色や歯型が付いた舌は口臭が強い理由

shita dansei

口臭を引き起こす主な原因部位の1つとして、舌が挙げられます。口臭の強さは、舌の状態によって大きく変わります。

舌には、食べカスや口臭の原因となる細菌が多く存在しています。また舌には、飲食物を咽喉まで送り込んだり唾液の流れを作ったりする役割があります。そのような舌の働きが悪くなると、飲食物の残りやニオイの元となる雑菌が増えます。その結果、口臭が強くなります。

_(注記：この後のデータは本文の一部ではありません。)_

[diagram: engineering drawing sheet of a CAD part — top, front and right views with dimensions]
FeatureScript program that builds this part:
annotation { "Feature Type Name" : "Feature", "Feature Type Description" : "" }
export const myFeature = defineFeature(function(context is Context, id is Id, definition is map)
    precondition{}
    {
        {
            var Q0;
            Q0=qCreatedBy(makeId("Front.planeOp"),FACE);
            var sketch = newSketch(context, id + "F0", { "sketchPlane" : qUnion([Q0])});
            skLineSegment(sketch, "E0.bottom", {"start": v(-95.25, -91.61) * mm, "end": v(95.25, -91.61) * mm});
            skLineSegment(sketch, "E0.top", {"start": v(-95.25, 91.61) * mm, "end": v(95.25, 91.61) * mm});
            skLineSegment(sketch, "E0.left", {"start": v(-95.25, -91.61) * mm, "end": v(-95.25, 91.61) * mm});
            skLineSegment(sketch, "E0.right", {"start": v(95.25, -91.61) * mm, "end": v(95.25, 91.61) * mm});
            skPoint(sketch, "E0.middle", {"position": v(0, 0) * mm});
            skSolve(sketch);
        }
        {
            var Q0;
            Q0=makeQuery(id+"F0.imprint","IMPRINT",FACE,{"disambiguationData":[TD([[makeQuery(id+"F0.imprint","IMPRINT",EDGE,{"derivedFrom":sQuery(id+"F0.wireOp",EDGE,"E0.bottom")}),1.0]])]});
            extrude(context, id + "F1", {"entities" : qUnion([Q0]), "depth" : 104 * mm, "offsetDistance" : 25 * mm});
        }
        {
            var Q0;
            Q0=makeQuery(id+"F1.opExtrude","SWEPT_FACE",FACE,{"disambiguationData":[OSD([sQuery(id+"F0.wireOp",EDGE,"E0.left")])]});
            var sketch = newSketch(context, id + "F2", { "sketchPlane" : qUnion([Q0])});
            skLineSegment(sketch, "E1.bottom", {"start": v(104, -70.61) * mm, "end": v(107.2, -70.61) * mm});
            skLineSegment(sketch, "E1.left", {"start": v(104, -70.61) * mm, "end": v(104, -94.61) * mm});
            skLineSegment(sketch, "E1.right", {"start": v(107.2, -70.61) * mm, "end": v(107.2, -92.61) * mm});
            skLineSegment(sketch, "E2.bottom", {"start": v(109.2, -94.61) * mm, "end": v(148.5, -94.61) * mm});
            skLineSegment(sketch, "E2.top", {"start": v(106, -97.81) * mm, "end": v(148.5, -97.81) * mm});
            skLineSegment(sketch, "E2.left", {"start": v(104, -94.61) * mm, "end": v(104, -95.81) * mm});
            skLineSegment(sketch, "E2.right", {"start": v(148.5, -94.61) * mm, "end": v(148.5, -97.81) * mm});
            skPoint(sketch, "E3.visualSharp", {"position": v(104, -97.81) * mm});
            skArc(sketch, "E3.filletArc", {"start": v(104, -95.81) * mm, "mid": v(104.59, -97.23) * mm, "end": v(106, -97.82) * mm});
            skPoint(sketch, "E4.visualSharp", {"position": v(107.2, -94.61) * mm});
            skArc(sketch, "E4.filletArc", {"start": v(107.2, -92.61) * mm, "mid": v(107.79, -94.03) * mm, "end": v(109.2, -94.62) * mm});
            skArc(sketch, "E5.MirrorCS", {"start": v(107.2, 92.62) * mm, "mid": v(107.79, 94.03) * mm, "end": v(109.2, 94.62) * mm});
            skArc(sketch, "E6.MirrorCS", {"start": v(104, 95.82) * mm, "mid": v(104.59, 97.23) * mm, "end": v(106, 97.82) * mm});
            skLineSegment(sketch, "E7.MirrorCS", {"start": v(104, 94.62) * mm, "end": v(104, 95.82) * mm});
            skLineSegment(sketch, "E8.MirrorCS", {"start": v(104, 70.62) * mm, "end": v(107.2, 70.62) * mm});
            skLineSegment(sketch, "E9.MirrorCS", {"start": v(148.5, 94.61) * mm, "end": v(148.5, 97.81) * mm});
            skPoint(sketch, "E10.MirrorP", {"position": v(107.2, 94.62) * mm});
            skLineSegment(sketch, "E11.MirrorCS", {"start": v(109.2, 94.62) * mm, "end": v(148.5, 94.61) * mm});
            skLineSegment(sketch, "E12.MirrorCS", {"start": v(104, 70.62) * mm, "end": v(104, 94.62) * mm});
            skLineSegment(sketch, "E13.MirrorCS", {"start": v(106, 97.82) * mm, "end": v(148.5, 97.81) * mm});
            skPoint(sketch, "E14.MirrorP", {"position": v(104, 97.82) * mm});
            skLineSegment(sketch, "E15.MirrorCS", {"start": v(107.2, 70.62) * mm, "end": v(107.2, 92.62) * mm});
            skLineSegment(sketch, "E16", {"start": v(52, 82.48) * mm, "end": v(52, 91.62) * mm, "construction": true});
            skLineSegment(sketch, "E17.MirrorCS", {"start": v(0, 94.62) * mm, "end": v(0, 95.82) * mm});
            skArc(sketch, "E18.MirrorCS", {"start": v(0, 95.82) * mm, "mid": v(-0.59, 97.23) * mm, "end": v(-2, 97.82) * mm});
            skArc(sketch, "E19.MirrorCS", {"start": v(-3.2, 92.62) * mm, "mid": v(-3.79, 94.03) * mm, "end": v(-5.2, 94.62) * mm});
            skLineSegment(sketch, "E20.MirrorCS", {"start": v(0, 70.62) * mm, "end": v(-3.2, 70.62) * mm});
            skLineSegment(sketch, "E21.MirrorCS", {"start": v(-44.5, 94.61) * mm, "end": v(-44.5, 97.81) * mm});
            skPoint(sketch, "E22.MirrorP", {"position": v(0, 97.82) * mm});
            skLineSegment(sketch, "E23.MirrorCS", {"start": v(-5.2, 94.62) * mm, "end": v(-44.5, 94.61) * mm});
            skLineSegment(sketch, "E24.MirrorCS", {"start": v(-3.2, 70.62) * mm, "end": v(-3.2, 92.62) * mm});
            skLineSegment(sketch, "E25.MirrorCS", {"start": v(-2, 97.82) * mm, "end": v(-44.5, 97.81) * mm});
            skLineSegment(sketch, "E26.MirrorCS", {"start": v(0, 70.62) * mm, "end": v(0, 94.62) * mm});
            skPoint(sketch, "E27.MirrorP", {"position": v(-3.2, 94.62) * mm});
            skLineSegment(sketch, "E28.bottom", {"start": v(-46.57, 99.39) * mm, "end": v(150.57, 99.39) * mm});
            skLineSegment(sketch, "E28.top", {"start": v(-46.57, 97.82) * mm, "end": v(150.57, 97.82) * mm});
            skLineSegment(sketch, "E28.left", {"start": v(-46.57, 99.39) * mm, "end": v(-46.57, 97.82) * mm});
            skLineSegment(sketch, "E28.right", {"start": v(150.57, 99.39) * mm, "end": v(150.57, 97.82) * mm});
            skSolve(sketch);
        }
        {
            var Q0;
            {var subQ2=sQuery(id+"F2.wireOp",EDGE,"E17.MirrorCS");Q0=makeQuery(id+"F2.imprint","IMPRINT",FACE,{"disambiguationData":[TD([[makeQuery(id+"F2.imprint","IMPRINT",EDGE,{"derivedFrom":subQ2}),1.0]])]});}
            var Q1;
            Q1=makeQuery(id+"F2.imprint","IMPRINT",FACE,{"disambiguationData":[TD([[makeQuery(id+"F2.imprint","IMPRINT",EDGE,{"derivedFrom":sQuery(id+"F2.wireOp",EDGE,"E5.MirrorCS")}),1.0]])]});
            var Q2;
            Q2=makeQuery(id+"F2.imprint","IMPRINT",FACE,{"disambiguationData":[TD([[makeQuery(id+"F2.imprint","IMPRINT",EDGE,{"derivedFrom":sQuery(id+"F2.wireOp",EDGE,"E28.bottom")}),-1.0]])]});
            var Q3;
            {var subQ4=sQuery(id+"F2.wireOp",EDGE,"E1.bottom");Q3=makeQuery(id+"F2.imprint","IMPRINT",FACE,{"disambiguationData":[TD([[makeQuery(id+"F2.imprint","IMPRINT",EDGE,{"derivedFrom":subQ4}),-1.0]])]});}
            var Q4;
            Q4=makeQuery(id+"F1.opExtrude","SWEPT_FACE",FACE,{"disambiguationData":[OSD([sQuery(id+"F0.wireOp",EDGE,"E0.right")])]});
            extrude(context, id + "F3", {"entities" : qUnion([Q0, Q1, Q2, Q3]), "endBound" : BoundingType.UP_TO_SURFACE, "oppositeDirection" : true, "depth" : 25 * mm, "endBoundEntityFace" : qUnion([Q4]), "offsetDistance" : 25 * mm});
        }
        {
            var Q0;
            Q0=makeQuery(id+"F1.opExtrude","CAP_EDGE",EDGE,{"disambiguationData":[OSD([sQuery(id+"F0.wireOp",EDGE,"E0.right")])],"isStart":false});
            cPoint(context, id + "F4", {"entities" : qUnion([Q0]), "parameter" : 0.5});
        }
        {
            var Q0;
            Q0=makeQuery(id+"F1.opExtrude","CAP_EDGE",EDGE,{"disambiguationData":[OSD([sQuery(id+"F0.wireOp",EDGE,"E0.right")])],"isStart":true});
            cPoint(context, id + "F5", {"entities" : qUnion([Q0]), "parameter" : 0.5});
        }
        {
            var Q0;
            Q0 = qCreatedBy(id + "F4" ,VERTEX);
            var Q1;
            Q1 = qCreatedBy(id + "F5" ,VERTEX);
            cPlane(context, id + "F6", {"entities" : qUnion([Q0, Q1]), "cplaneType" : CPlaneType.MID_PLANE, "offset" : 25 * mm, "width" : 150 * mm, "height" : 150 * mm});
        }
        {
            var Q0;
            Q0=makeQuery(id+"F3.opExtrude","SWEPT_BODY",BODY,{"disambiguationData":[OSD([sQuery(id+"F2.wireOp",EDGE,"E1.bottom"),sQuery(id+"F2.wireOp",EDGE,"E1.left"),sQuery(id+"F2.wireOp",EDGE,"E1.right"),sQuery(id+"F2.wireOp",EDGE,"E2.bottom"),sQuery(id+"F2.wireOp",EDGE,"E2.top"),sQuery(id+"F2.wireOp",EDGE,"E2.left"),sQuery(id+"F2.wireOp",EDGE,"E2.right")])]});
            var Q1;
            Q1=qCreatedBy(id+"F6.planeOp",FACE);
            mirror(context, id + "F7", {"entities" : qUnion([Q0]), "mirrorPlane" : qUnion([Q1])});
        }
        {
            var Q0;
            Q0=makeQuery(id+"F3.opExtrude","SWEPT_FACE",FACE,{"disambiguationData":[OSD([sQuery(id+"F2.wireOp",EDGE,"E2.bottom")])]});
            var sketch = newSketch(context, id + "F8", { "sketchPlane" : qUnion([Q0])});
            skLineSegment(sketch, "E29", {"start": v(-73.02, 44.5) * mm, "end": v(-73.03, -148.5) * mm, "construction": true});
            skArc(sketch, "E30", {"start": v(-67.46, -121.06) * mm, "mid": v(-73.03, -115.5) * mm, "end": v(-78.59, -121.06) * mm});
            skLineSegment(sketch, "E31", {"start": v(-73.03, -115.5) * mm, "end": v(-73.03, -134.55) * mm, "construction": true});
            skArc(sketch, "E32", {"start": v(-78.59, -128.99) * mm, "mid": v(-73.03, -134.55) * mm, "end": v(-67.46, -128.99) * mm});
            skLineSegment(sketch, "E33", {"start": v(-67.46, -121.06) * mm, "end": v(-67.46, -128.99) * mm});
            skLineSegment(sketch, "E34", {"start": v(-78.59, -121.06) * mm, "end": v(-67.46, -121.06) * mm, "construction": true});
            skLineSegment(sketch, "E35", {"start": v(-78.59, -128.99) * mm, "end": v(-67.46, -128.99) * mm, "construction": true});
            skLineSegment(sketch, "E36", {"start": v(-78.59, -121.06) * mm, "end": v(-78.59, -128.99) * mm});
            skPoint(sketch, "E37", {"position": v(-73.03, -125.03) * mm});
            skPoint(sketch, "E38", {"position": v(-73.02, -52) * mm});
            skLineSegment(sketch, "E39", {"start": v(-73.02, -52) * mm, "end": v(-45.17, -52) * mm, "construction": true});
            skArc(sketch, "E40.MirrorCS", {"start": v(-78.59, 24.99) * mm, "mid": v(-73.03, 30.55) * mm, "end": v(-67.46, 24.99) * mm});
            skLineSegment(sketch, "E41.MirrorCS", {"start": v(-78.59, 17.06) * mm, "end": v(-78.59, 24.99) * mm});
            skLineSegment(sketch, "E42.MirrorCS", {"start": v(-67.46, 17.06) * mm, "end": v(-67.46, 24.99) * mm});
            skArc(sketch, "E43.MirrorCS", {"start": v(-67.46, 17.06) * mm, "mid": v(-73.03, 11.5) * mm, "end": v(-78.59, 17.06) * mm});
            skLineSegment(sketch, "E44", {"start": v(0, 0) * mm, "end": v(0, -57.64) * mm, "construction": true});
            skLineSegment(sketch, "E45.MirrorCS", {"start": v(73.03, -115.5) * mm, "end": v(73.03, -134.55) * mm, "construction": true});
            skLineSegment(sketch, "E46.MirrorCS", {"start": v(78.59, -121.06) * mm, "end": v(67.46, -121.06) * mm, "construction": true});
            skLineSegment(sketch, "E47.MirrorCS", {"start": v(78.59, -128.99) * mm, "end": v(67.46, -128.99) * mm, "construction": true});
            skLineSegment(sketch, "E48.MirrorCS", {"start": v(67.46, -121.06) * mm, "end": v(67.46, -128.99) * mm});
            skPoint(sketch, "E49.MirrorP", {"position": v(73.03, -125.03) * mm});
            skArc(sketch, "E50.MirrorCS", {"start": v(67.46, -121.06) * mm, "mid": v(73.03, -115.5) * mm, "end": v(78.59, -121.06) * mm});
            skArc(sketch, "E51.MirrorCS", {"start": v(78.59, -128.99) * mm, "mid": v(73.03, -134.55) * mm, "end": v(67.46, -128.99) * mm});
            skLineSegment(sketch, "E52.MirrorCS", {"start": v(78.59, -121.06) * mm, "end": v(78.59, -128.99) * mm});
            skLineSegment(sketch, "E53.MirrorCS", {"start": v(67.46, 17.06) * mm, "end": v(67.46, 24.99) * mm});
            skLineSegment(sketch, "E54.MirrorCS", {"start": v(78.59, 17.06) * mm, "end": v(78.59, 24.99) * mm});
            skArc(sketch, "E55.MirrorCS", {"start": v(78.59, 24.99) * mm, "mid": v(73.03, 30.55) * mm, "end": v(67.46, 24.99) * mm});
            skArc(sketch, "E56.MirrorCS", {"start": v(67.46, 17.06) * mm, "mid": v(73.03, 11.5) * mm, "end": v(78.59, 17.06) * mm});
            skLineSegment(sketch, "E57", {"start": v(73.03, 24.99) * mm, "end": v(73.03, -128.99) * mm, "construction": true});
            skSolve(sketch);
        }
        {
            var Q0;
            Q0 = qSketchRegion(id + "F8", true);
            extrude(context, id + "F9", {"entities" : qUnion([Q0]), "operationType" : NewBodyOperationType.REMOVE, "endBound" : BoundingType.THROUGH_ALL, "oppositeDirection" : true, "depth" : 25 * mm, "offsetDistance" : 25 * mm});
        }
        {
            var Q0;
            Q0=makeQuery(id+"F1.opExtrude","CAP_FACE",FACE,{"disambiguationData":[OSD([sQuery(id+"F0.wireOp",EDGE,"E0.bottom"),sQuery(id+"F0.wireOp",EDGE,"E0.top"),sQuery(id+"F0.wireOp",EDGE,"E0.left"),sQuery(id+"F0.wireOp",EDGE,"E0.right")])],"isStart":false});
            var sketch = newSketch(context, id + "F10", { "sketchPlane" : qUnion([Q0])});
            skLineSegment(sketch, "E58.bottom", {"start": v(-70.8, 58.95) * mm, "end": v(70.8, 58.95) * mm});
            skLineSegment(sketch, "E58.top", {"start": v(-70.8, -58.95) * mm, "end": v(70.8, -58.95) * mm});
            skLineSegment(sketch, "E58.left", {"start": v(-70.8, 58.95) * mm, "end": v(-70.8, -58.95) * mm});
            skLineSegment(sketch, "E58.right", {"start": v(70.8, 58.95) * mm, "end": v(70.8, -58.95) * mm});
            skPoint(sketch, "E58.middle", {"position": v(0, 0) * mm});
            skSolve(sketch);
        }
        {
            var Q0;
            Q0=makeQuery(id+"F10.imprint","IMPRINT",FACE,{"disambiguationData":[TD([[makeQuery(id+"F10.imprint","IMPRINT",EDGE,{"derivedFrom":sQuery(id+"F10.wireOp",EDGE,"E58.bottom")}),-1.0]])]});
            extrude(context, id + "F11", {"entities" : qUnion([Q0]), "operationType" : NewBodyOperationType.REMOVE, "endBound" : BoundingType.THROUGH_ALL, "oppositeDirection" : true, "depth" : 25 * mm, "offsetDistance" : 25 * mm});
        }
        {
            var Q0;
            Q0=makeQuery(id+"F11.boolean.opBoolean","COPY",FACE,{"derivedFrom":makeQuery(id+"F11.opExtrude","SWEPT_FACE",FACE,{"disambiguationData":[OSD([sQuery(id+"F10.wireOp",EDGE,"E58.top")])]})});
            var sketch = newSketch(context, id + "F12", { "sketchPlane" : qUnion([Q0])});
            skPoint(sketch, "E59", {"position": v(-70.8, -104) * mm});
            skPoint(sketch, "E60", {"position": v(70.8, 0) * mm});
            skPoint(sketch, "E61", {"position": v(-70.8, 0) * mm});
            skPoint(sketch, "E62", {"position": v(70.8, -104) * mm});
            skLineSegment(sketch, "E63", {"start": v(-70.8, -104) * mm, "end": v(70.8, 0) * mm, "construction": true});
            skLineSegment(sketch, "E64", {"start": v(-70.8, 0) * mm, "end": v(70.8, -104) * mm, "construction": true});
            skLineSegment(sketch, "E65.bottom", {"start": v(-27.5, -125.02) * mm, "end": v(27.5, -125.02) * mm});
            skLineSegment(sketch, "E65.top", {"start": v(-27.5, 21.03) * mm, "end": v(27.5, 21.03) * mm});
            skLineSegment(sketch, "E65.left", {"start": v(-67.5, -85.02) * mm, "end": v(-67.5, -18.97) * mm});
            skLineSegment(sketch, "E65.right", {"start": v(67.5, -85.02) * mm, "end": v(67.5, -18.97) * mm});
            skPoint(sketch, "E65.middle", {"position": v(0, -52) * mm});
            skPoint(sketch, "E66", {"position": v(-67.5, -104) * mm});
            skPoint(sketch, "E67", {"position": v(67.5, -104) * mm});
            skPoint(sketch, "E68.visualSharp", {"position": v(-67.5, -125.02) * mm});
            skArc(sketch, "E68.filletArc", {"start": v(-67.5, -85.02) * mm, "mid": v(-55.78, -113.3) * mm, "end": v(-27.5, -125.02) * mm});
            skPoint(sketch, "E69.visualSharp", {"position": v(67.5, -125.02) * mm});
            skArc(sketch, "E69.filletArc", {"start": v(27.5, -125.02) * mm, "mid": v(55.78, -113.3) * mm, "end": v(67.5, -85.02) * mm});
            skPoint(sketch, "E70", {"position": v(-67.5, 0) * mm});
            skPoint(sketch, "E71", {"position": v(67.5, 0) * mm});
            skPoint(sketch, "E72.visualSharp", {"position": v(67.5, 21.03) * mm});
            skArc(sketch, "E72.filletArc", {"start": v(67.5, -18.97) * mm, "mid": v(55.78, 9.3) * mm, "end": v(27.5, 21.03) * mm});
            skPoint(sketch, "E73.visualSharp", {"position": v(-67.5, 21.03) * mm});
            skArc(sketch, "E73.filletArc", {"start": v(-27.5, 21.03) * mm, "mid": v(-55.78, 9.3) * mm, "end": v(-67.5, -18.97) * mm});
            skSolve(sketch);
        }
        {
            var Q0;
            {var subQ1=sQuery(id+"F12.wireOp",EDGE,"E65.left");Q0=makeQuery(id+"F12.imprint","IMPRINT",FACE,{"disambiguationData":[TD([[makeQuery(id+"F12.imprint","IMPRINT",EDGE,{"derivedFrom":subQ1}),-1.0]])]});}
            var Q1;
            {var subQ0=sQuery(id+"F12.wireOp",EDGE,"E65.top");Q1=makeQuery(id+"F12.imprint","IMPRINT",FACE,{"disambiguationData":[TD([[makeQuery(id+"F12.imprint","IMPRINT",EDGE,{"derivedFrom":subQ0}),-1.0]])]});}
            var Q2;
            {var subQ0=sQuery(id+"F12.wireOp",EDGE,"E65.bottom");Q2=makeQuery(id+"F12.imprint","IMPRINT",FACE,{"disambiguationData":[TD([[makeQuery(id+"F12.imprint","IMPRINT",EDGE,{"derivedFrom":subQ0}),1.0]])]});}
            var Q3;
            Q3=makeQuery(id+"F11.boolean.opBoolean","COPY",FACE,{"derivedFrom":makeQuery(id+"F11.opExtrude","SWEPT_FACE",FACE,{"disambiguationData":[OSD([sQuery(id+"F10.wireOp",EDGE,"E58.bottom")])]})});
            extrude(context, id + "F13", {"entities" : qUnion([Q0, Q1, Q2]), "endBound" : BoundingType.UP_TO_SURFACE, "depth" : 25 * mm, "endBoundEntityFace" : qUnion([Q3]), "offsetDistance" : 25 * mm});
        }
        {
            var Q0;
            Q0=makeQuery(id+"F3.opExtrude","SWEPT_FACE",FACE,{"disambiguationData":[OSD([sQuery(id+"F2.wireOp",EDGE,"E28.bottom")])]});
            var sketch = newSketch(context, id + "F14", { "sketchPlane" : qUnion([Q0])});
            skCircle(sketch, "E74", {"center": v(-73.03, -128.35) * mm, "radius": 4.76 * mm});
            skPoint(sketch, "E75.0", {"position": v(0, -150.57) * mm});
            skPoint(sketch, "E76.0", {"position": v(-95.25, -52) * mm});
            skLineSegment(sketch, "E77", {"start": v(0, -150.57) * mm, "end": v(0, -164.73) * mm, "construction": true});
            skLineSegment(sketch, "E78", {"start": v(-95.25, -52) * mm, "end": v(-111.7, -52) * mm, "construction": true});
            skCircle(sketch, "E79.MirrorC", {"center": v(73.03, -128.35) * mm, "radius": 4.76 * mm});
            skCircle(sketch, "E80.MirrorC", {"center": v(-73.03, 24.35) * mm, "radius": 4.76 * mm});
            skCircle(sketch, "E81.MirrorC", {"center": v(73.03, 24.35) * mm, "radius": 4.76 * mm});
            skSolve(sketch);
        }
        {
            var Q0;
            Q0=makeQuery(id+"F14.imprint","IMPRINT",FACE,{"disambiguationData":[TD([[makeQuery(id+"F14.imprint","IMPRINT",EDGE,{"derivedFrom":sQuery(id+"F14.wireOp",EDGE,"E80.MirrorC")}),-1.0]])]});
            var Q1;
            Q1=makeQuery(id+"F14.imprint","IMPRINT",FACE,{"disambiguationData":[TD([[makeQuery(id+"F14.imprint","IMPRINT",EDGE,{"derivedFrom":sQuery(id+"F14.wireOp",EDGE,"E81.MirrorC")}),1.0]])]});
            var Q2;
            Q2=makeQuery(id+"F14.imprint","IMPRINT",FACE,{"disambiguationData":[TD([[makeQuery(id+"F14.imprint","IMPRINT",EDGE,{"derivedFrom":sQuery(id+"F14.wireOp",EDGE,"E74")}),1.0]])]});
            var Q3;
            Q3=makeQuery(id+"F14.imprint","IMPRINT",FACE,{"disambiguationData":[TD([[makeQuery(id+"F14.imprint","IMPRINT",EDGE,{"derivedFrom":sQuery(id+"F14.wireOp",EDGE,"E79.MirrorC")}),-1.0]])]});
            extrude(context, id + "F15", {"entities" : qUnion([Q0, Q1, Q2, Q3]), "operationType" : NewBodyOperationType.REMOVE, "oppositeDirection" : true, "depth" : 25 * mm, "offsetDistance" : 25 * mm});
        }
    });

ただ多くの人は、ニオイを起こすような舌の状態を知りません。そのため、自分の口臭が本当に舌の問題で起こっているのかどうかを判断できません。

そこで今回は、口臭を引き起こすような舌の状態について解説します。

舌が着色している

舌の表面には、糸状乳頭(しじょうにゅうとう)と呼ばれる突起物があります。そして糸状乳頭は白色をしているため、舌の表面は薄白くなっています。これは一般的に「舌苔(ぜったい)」と呼ばれます。

健康な舌は、舌自体が程よいピンク色であり、舌の中央部を薄白い舌苔がおおっている状態になります。ただ健康な場合は舌苔が薄いため、舌のピンク色が透けて見えています。このときの舌苔が分厚くなったり着色したりすると、口臭が強くなります。

舌苔の着色は、さまざまな原因で起こります。健常な場合でも、飲食後や喫煙後には舌苔に色がつくことが普通です。

舌苔の着色は、食べかすなどが糸状乳頭の間に溜まることで起こります。そのため、食べたものの色がそのまま舌苔に反映されます。例えば、コーヒーを飲めば黒っぽくなりますし、トマトを食べると赤っぽくなります。

また喫煙後は、着色が著しくなります。喫煙中は口呼吸を行なうため口腔内の乾燥が強まります。乾燥した舌にタバコのタールが付着するとさらに取り除きにくくなるため、舌上にタール成分が長く残ることになります。

このように飲食後や喫煙後は、舌上に食べかすやタバコの成分が残るために着色します。

そのような状態は、飲食物の残り自体のニオイもありますし、細菌も繁殖しやすい状況であるため口臭が強くなります。つまり、着色している舌は口臭を発しやすい状態だといえます。

舌の着色による口臭を防ぐためには、食後に舌をきれいにすることが大切です。ガムを噛むことで唾液の分泌を促したり、舌クリーナーで舌を磨いたりすることで舌を清潔な状態にできます。

舌の周囲に歯形がある

舌を見ると、舌の周辺にガタガタした型が付いている人がいます。これは、舌に歯形がついたものです。このような状態は、噛みしめが強い人や噛み合わせが悪い人に起こりやすいです。

そして口臭で悩む人にも、このように歯形が付いている人が多くいます。

精神的なストレスを長く受けていると、自律神経のバランスが崩れて口腔内の乾燥が起こり口臭が強くなります。そのような緊張があると噛みしめも強くなるため、舌の周辺に歯型が付きます。

またストレスなどで噛みしめが起こると、口腔内の空間が狭くなり舌が運動するスペースが無くなります。その結果、舌の動きが少なくなり唾液の分泌が減るため口臭が強くなります。

このように、歯の噛みしめが強くなるほど、歯が舌に押し付けられるような形になるため歯形が付きます。舌の周辺に歯形が付いている人は、持続的な緊張状態にあることが多いため、口臭が強くなりやすい人だといえます。

このような人は、リラックスするような運動や好きなことを行うことでストレスを解消することが大切です。また、舌のトレーニングを行うことで唾液の分泌を促すことも有効です。

今回述べたように、舌の表面が着色していたり、周辺に歯形が付いていたりするような人は、舌が原因で口臭が強くなりやすい人だといえます。まずはあなたの舌を確認し、このような状態になっていないかをチェックしてみてください。